> _Textauszug_
———

Interview mit den „Jungen Piraten“„Viele Leute denken, wir seien kiffende Nerds“
Rhein-Erft-Kreis – Die Jugendorganisation der Piraten im Rhein-Erft-Kreis ist noch ganz frisch. Im Interview haben uns die Mitglieder der Jungen Piraten erzählt, wofür sie im Kreis stehen und wieso sie mit Vorurteilen zu kämpfen haben.
Was hat Sie dazu bewegt, in eine Partei einzutreten, die sich nach Verbrechern benennt?
Stefano Tuchscherer: Ich würde sagen der Name fällt im Vergleich zu anderen politischen Parteien auf. Das bringt Leute dazu, sich mit uns zu befassen.

———

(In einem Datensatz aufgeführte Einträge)

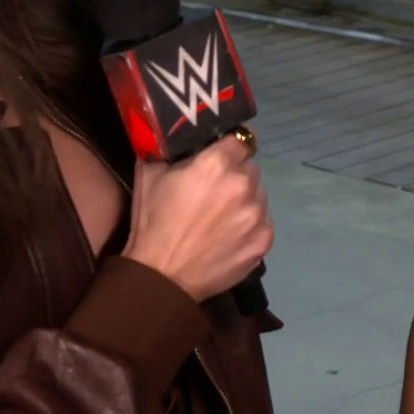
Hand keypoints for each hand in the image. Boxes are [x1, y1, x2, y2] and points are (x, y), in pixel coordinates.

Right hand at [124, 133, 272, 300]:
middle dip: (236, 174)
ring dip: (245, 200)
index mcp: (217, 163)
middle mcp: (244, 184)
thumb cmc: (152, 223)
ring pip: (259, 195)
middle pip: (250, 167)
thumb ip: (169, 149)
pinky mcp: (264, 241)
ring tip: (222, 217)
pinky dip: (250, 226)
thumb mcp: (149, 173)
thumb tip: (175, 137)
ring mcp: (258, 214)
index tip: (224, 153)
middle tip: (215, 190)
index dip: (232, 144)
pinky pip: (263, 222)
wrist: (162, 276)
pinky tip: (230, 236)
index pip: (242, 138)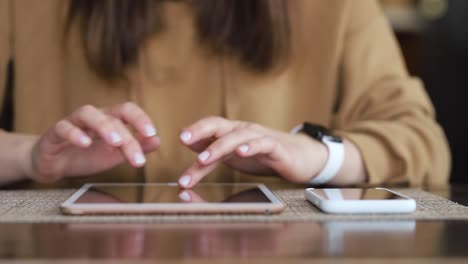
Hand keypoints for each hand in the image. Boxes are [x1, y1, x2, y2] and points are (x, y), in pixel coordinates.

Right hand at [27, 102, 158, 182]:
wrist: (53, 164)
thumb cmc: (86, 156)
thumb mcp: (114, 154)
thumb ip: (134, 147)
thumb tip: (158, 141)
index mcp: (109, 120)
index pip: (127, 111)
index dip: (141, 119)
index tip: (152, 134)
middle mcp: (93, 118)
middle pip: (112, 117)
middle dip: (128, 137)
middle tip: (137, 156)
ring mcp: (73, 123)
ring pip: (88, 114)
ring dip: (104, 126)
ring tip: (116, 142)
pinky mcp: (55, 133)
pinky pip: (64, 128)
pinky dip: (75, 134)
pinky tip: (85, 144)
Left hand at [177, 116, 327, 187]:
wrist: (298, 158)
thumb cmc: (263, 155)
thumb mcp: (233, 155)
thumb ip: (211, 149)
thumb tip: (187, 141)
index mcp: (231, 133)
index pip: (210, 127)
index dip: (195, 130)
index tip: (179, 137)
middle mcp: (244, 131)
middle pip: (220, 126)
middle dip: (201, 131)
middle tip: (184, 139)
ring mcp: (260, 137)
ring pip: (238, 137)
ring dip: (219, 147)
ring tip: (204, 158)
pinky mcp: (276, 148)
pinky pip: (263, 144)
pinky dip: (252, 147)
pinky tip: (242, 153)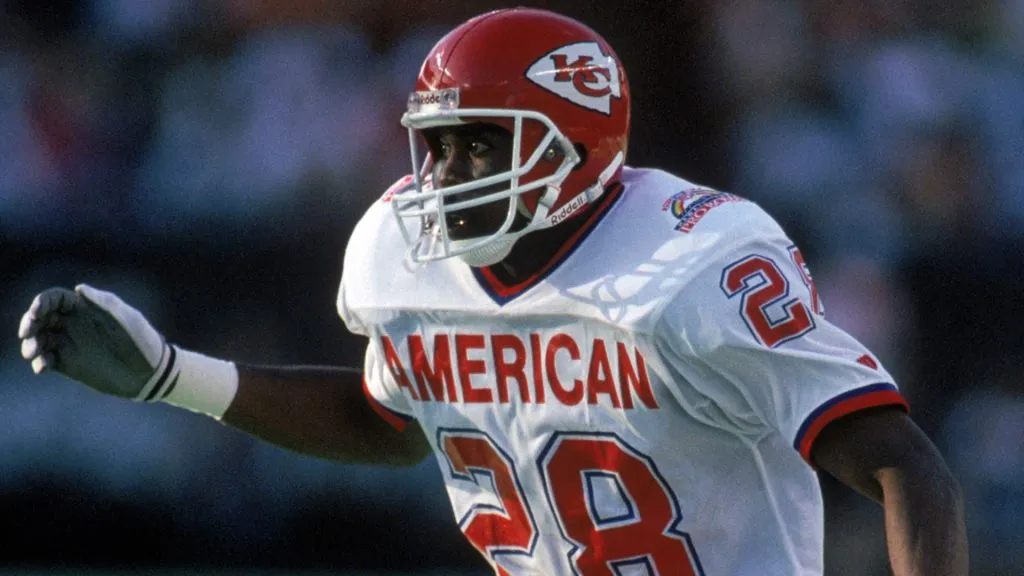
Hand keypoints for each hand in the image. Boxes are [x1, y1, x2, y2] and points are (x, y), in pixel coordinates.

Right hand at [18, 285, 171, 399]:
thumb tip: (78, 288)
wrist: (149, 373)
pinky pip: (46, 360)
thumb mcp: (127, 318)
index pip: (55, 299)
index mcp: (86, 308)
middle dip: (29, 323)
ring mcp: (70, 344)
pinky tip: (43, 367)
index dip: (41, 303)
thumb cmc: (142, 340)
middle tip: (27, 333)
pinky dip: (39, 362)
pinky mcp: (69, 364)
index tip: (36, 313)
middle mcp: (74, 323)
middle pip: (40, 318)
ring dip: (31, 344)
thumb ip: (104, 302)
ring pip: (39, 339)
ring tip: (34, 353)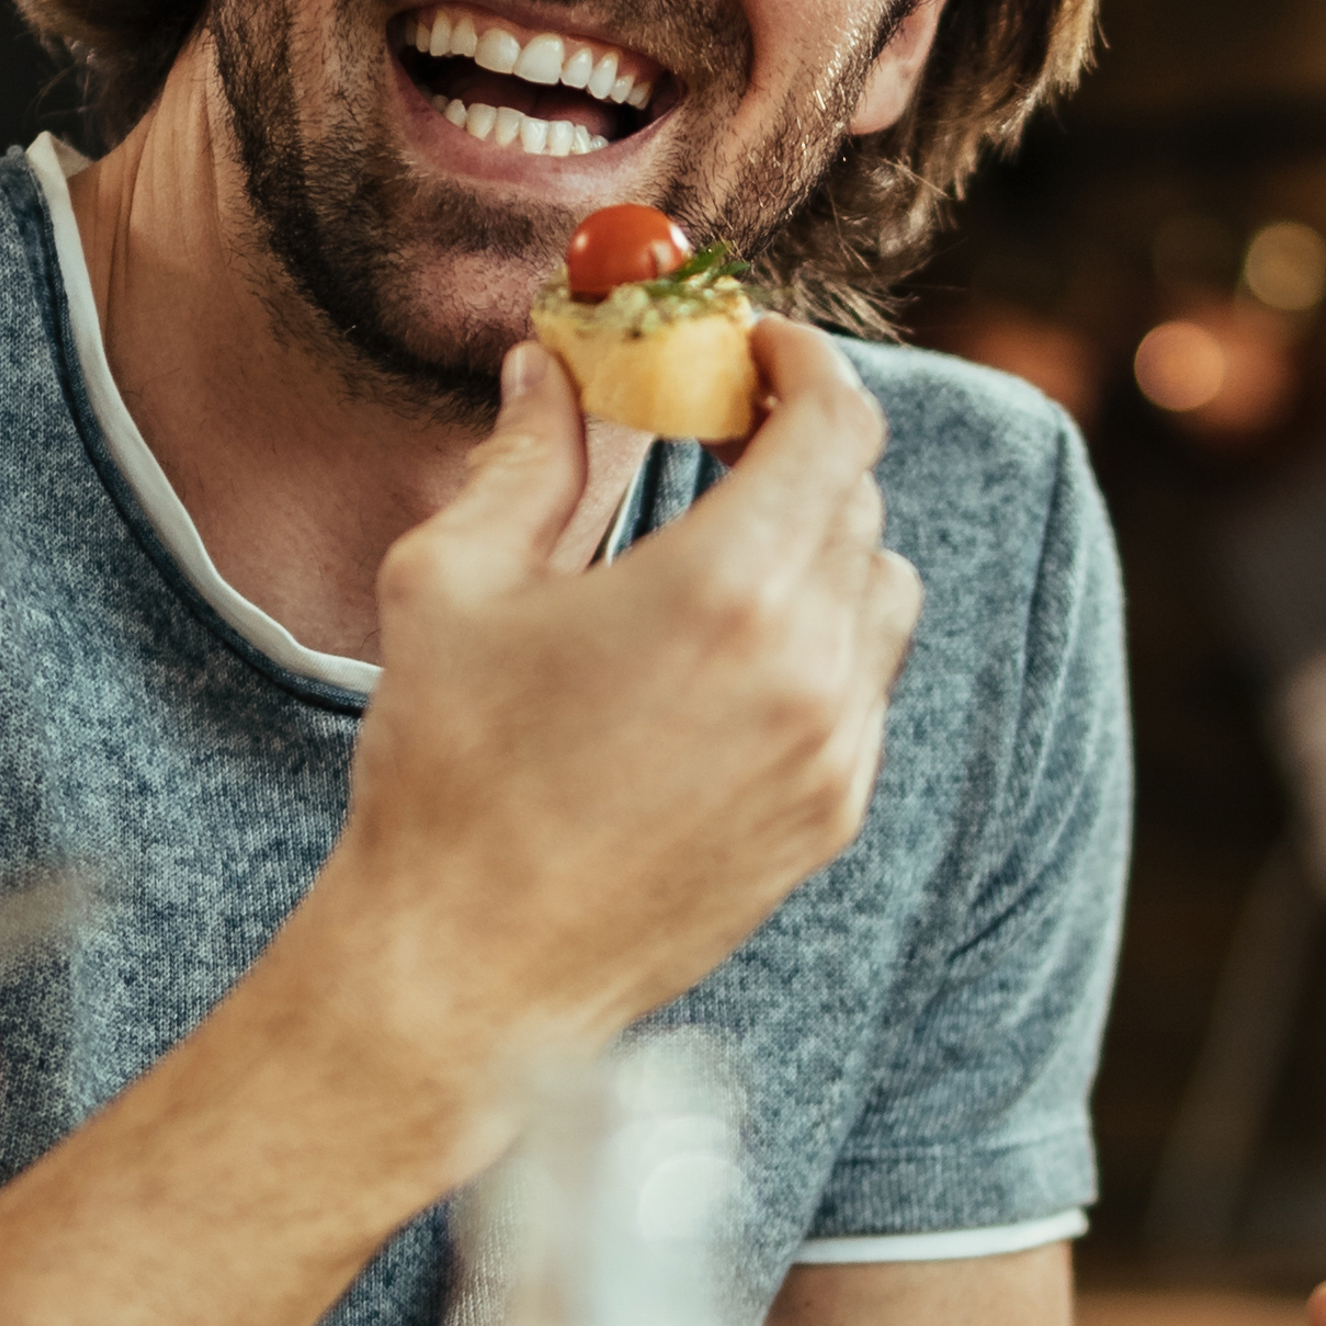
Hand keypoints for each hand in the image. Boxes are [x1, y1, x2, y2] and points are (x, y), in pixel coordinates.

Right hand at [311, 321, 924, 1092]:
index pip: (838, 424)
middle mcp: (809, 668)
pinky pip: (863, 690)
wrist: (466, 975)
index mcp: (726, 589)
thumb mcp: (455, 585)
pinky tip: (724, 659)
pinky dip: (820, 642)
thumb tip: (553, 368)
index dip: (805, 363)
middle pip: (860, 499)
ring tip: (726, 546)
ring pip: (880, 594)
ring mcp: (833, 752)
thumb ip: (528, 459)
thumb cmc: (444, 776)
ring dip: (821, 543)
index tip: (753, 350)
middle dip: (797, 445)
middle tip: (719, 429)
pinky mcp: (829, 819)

———

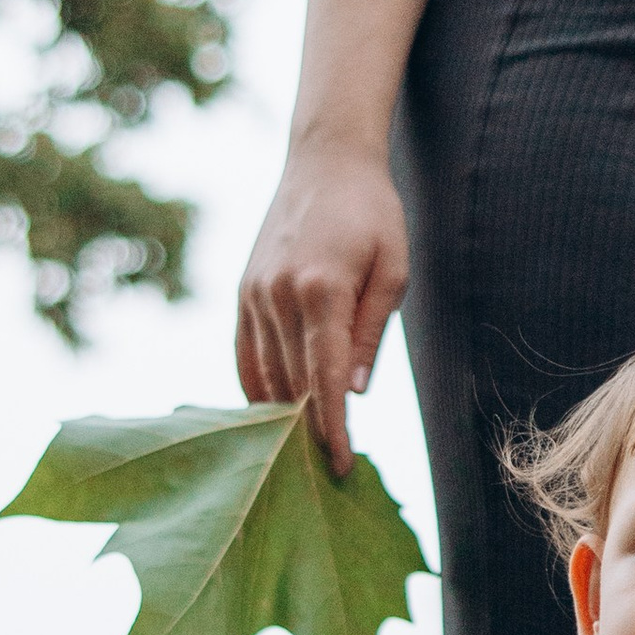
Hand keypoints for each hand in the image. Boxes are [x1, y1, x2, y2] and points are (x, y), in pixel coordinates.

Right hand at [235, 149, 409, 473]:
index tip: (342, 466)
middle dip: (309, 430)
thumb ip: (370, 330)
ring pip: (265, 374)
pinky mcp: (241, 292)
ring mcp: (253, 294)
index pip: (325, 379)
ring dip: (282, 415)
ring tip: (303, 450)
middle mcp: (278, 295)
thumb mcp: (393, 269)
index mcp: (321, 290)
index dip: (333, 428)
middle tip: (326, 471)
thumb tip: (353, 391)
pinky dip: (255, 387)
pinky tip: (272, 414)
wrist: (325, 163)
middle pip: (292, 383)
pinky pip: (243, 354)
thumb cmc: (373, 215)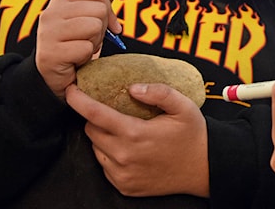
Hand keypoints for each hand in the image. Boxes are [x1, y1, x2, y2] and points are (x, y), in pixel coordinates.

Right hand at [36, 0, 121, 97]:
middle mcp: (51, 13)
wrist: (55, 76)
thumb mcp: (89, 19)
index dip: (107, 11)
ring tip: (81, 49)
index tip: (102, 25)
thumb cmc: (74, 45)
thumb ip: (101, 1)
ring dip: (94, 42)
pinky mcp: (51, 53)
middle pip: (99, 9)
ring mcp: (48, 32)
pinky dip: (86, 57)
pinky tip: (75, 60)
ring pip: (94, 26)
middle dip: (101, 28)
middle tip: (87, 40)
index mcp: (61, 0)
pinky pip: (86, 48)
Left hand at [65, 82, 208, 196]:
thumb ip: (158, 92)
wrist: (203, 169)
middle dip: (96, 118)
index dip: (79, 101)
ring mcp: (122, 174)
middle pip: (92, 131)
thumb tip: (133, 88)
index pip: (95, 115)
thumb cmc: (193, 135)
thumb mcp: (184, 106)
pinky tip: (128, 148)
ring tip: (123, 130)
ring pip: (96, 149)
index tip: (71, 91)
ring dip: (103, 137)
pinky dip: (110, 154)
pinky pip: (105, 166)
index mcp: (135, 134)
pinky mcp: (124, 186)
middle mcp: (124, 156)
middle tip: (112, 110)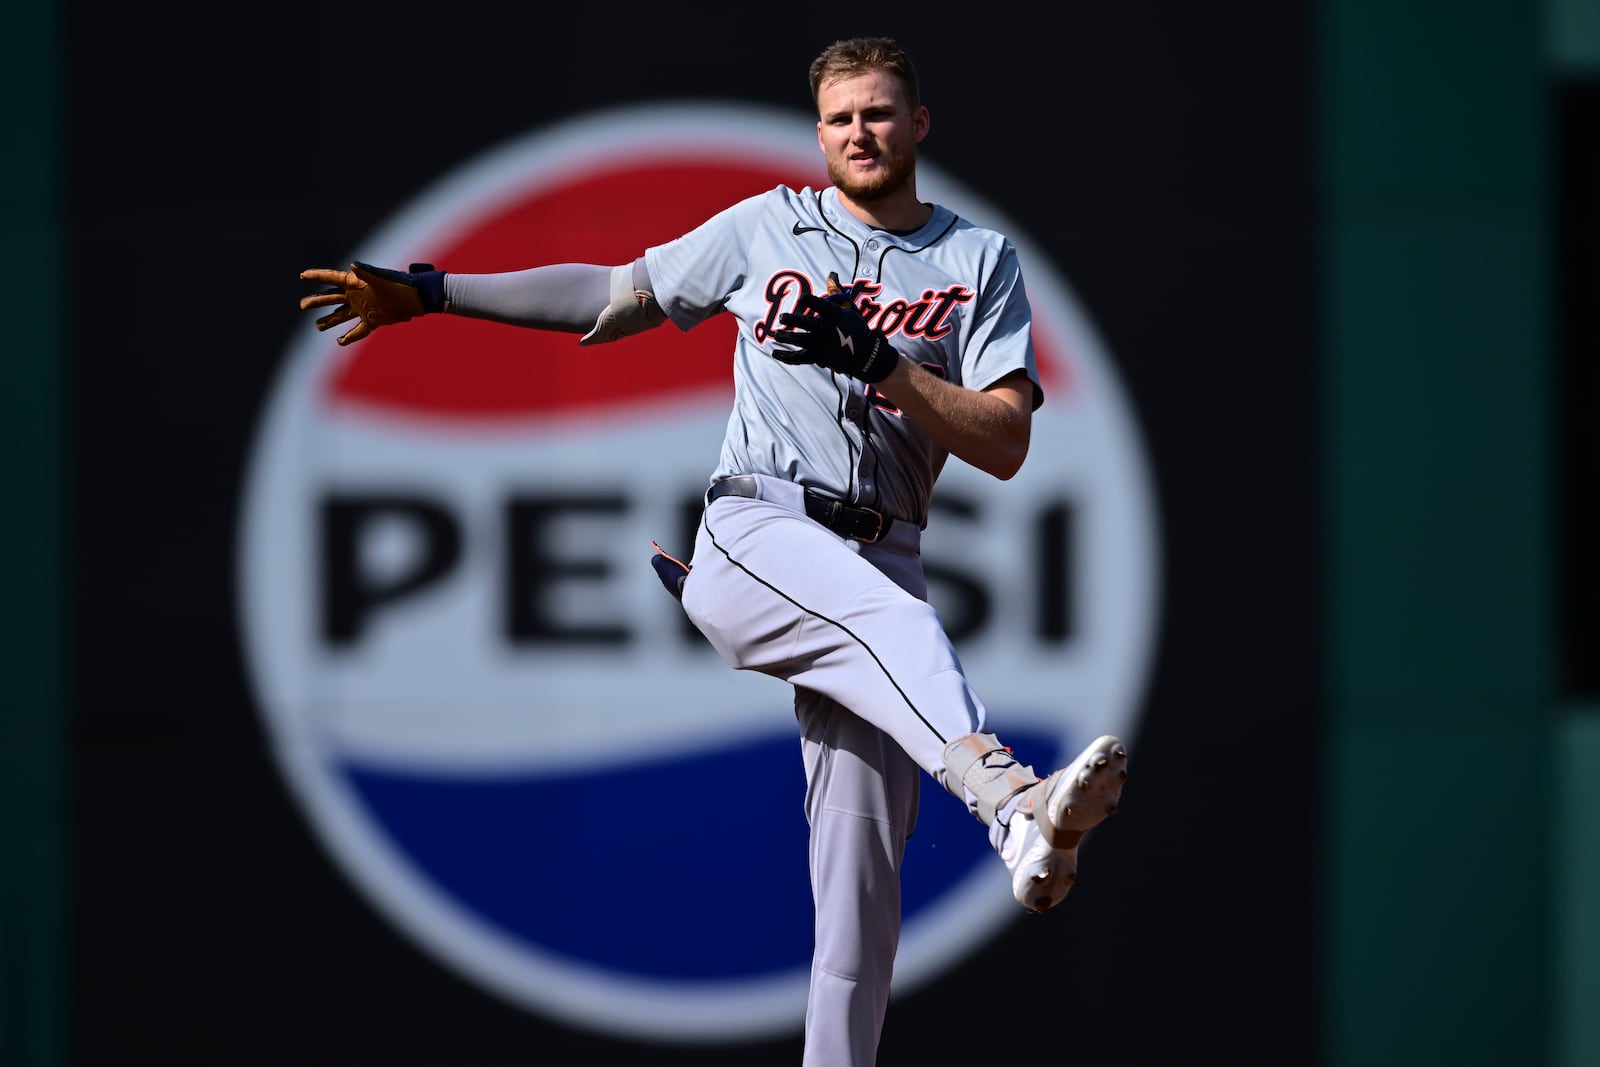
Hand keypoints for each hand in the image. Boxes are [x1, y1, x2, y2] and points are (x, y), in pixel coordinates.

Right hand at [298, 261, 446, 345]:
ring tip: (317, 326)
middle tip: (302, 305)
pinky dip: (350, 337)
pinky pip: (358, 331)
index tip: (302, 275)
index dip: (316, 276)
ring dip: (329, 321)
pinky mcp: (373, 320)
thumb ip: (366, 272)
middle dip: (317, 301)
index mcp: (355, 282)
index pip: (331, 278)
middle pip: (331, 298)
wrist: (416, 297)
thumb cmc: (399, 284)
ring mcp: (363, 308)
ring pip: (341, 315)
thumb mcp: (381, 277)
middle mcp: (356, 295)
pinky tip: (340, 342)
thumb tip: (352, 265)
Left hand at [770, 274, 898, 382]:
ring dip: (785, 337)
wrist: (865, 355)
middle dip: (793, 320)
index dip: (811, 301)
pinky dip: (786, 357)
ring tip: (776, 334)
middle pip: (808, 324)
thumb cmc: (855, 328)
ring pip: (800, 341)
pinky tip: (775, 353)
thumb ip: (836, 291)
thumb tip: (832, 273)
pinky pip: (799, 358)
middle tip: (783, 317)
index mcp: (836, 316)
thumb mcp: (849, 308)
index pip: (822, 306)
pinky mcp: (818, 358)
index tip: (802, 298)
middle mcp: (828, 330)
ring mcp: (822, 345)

———

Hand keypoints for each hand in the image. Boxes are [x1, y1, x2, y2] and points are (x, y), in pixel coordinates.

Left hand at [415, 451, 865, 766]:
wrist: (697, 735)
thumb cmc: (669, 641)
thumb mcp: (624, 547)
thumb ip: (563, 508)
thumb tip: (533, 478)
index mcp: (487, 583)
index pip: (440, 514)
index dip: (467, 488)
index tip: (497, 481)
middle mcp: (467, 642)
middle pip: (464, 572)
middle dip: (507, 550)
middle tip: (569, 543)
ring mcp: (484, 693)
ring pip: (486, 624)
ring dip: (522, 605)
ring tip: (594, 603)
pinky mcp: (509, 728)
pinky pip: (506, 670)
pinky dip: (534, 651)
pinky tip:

———

> _Aufgabenstellung_
Was bringt laut Stefano Tuchscherer im Interview mit den Jungen Piraten die Leute dazu, sich mit der Partei zu befassen?

> _Lösung_
Der Name, der im Vergleich zu anderen politischen Parteien auffällt.